Apesar de saber, como jornalista que escutou cada um daqueles relatos, e que frequentou a delegacia por um mês e meio, uma vez por semana, sempre acompanhada por uma assessora de comunicação da Polícia Civil, e envolvida inteiramente como estava com a reportagem, entendia que mesmo com a publicação dos vídeos, um ano depois, tampouco estava encerrado o trabalho. 

No entanto, seria necessário um disparador que me levasse a escrever isso que hoje tenho total autonomia e segurança para discorrer. Talvez, ter reencontrado o livro de Betty Friedan, “A segunda fase”. Dessa nova releitura, passei ao seu mais famoso, “A mística feminina”. O método de trabalho de Friedan foi jornalístico. No prefácio deste último, ela chega a mencionar ter entrevistado 80 mulheres: meus métodos eram simplesmente os de uma repórter na pista de um caso.

A violência contra a mulher, certamente, não apenas dá um livro, como os que já existem, mas merece sair das páginas cotidianas dos jornais, sendo tratado como mero relato de mais um crime. Como o jornalismo diário poderia reportar o feminicídio e a violência doméstica, sem cair na banalização irresponsável, oportunista e desinteressada da tradicional cobertura de crimes?

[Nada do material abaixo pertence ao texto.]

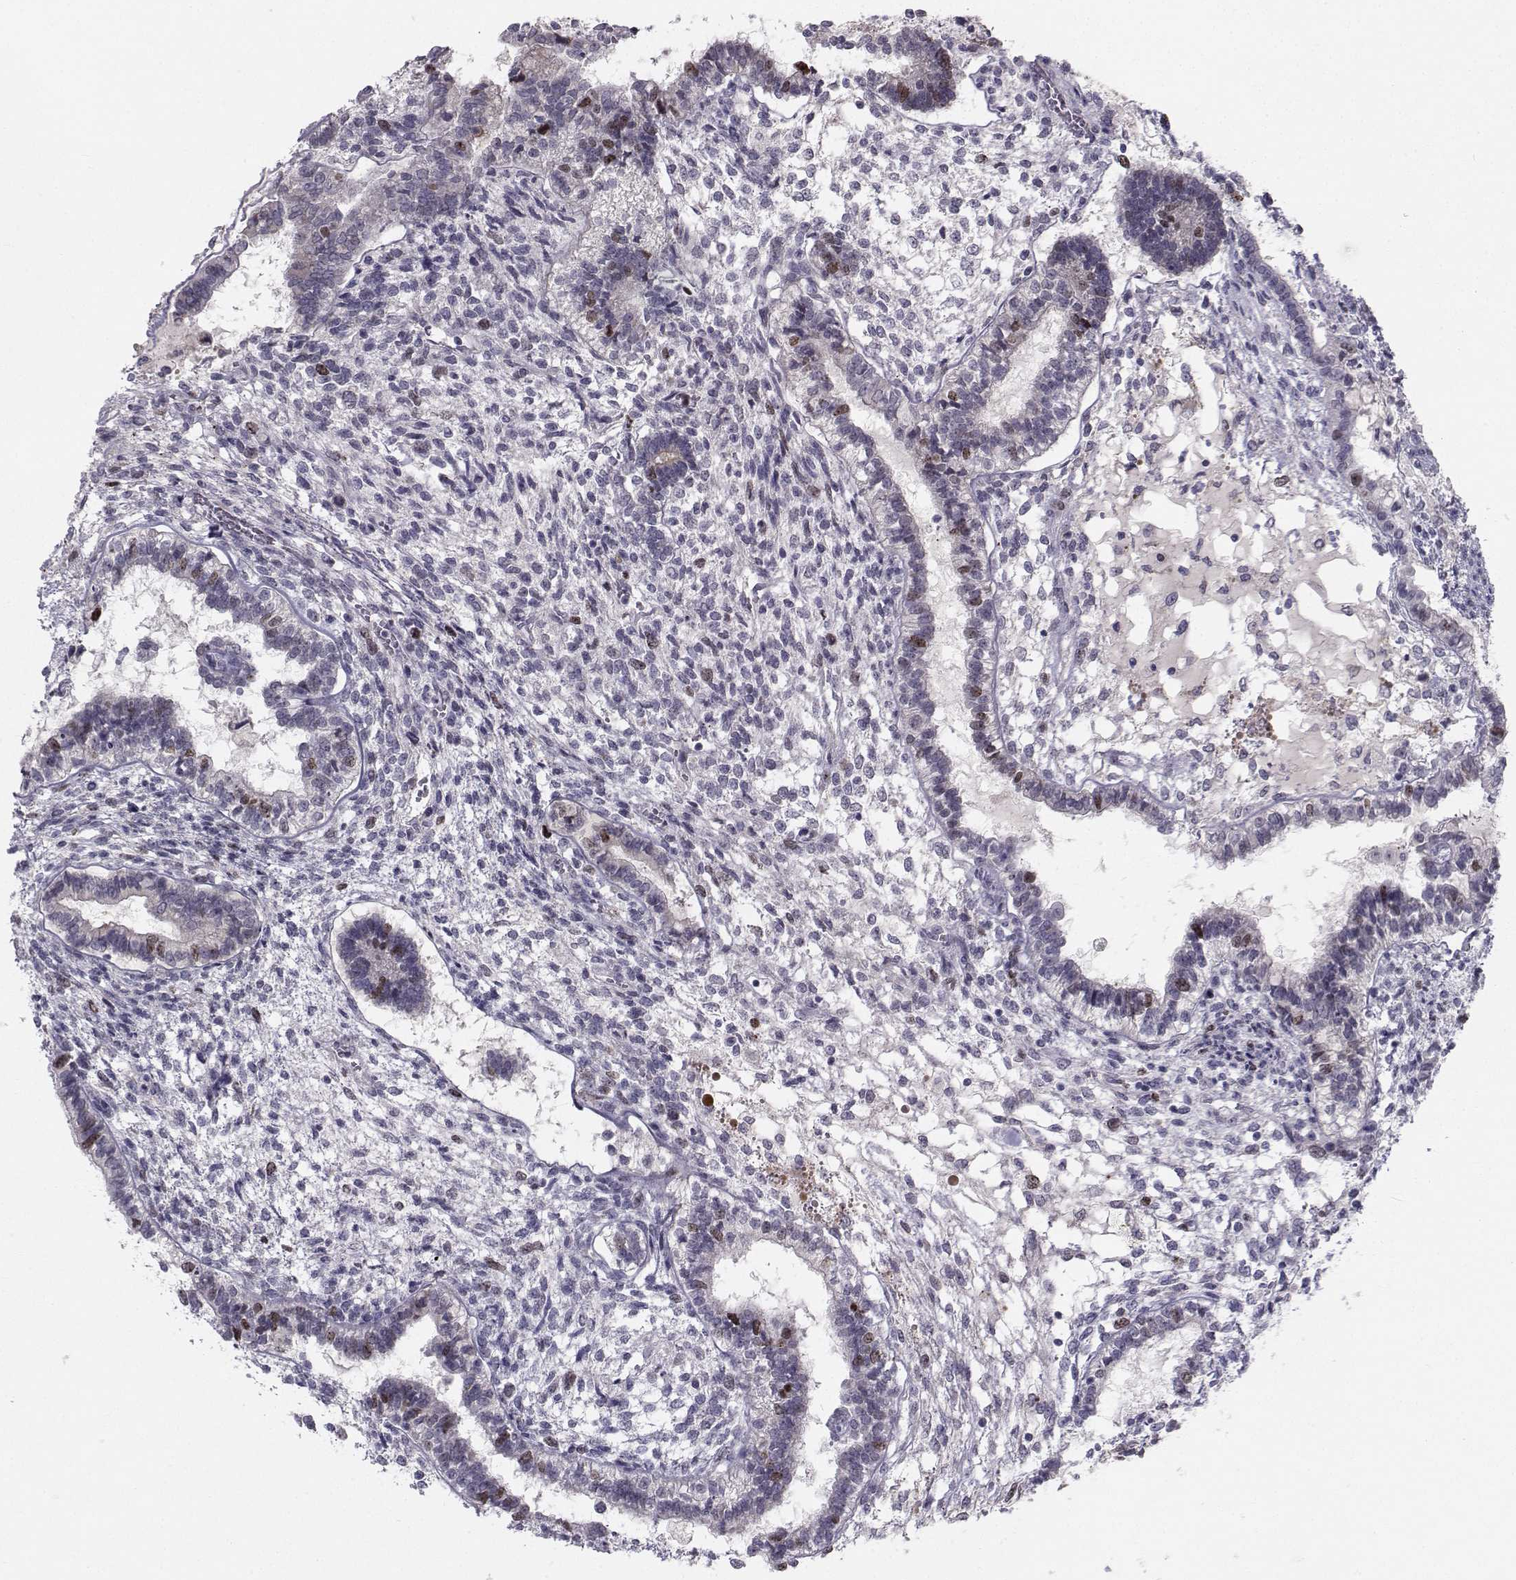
{"staining": {"intensity": "moderate", "quantity": "<25%", "location": "nuclear"}, "tissue": "testis cancer", "cell_type": "Tumor cells", "image_type": "cancer", "snomed": [{"axis": "morphology", "description": "Carcinoma, Embryonal, NOS"}, {"axis": "topography", "description": "Testis"}], "caption": "DAB (3,3'-diaminobenzidine) immunohistochemical staining of embryonal carcinoma (testis) exhibits moderate nuclear protein expression in approximately <25% of tumor cells. (Stains: DAB (3,3'-diaminobenzidine) in brown, nuclei in blue, Microscopy: brightfield microscopy at high magnification).", "gene": "LRP8", "patient": {"sex": "male", "age": 37}}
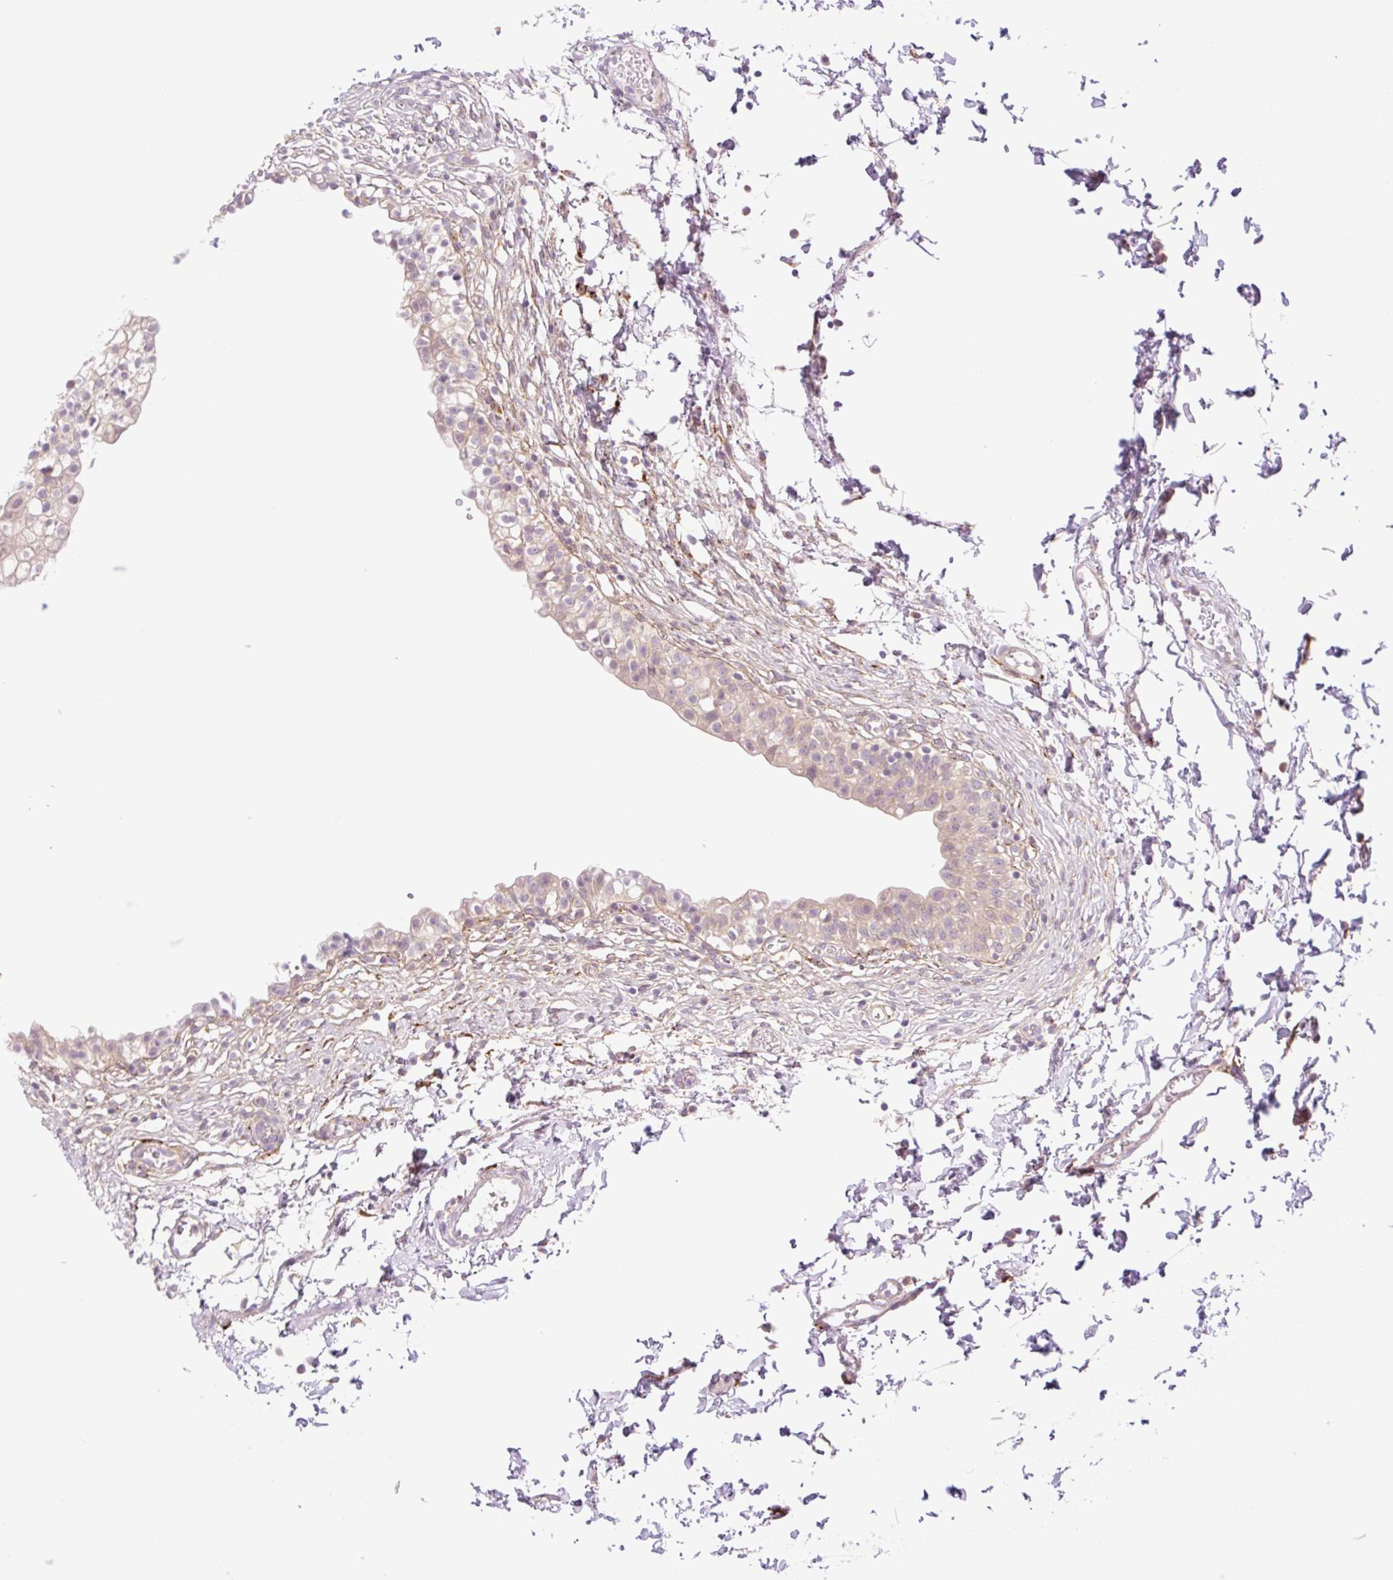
{"staining": {"intensity": "weak", "quantity": "25%-75%", "location": "cytoplasmic/membranous"}, "tissue": "urinary bladder", "cell_type": "Urothelial cells", "image_type": "normal", "snomed": [{"axis": "morphology", "description": "Normal tissue, NOS"}, {"axis": "topography", "description": "Urinary bladder"}, {"axis": "topography", "description": "Peripheral nerve tissue"}], "caption": "Immunohistochemistry of unremarkable urinary bladder exhibits low levels of weak cytoplasmic/membranous staining in about 25%-75% of urothelial cells.", "gene": "COL5A1", "patient": {"sex": "male", "age": 55}}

Talvez, deixar de copiar Boletim de Ocorrência e passar a tratar o assunto com fontes como sociólogos, antropólogos, movimentos feministas, grupos de estudos de gênero, especialistas acadêmicos, ativistas de gênero. Não pretendo com isso trazer uma resposta para a pergunta, mas apenas uma reflexão sobre o exercício jornalístico, ou talvez nem tanto. Com esse texto, não proponho respostas para a famigerada cobertura jornalística dos casos de violência contra a mulher. 

Voltar na reportagem realizada há dois anos, é uma decisão de voltar a falar daquilo que se repete, todos os dias. E os jornais continuam a noticiar a violência contra a mulher sem qualquer compromisso e responsabilidade com esses fatos. Quando teremos um repórter para questionar o porquê de um policial não tipificar tal o qual crime como feminicídio?

No geral, o caderno “Cotidiano” dos jornais trabalha há décadas com a mesma receita irresponsável frente aos casos de quaisquer crimes e violências sociais. Ter mudado o nome de caderno de “Polícia” para “Cotidiano” ou “Cidades”, não alterou, ou muito pouco, o modus operandi na redação dos jornais. Essa é a área menos valorizada no jornalismo, diria até, tida como subárea. Como se os diversos tipos de violência social não fossem talvez o maior problema do país. Enquanto a abordagem do feminicídio e da violência doméstica estiverem restritas à problemática e tradicional cobertura de crimes, esse jornalismo será apenas mais um tiro nas mulheres mortas e violentadas.